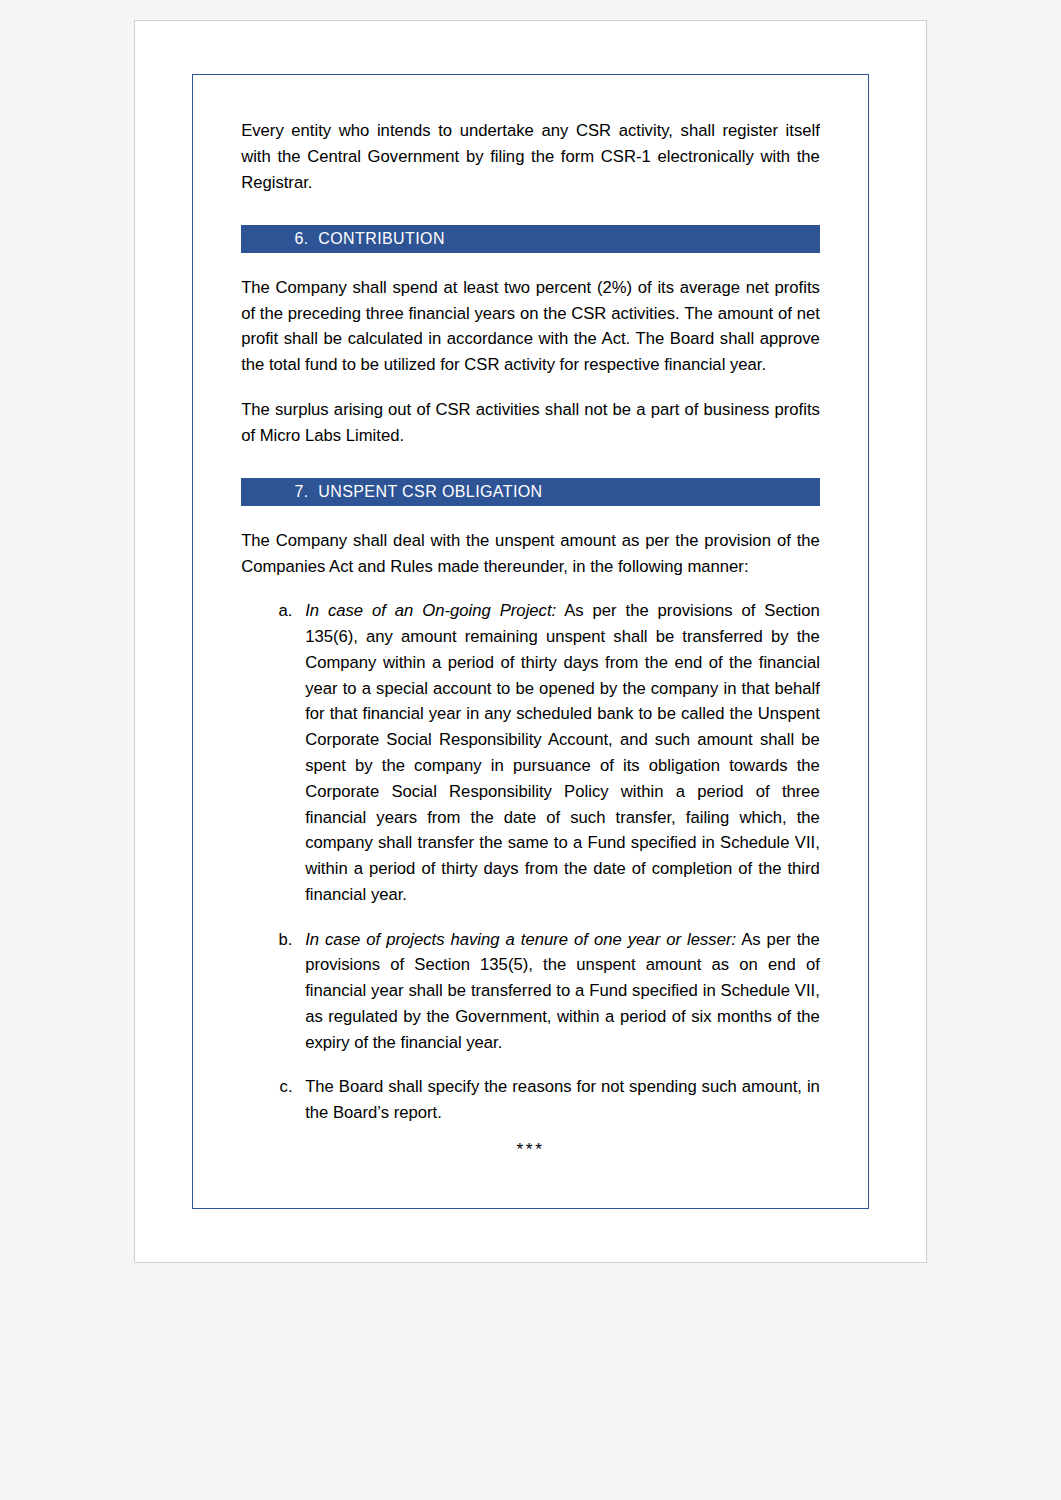Every entity who intends to undertake any CSR activity, shall register itself with the Central Government by filing the form CSR-1 electronically with the Registrar.
6. CONTRIBUTION
The Company shall spend at least two percent (2%) of its average net profits of the preceding three financial years on the CSR activities. The amount of net profit shall be calculated in accordance with the Act. The Board shall approve the total fund to be utilized for CSR activity for respective financial year.
The surplus arising out of CSR activities shall not be a part of business profits of Micro Labs Limited.
7. UNSPENT CSR OBLIGATION
The Company shall deal with the unspent amount as per the provision of the Companies Act and Rules made thereunder, in the following manner:
In case of an On-going Project: As per the provisions of Section 135(6), any amount remaining unspent shall be transferred by the Company within a period of thirty days from the end of the financial year to a special account to be opened by the company in that behalf for that financial year in any scheduled bank to be called the Unspent Corporate Social Responsibility Account, and such amount shall be spent by the company in pursuance of its obligation towards the Corporate Social Responsibility Policy within a period of three financial years from the date of such transfer, failing which, the company shall transfer the same to a Fund specified in Schedule VII, within a period of thirty days from the date of completion of the third financial year.
In case of projects having a tenure of one year or lesser: As per the provisions of Section 135(5), the unspent amount as on end of financial year shall be transferred to a Fund specified in Schedule VII, as regulated by the Government, within a period of six months of the expiry of the financial year.
The Board shall specify the reasons for not spending such amount, in the Board’s report.
***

* * * *

» What to work on
Beginning at the line that holds "The surplus arising", copy every line through the end of the entries exactly as given, and only those lines.

» Result of this exercise
The surplus arising out of CSR activities shall not be a part of business profits of Micro Labs Limited.
7. UNSPENT CSR OBLIGATION
The Company shall deal with the unspent amount as per the provision of the Companies Act and Rules made thereunder, in the following manner:
In case of an On-going Project: As per the provisions of Section 135(6), any amount remaining unspent shall be transferred by the Company within a period of thirty days from the end of the financial year to a special account to be opened by the company in that behalf for that financial year in any scheduled bank to be called the Unspent Corporate Social Responsibility Account, and such amount shall be spent by the company in pursuance of its obligation towards the Corporate Social Responsibility Policy within a period of three financial years from the date of such transfer, failing which, the company shall transfer the same to a Fund specified in Schedule VII, within a period of thirty days from the date of completion of the third financial year.
In case of projects having a tenure of one year or lesser: As per the provisions of Section 135(5), the unspent amount as on end of financial year shall be transferred to a Fund specified in Schedule VII, as regulated by the Government, within a period of six months of the expiry of the financial year.
The Board shall specify the reasons for not spending such amount, in the Board’s report.
***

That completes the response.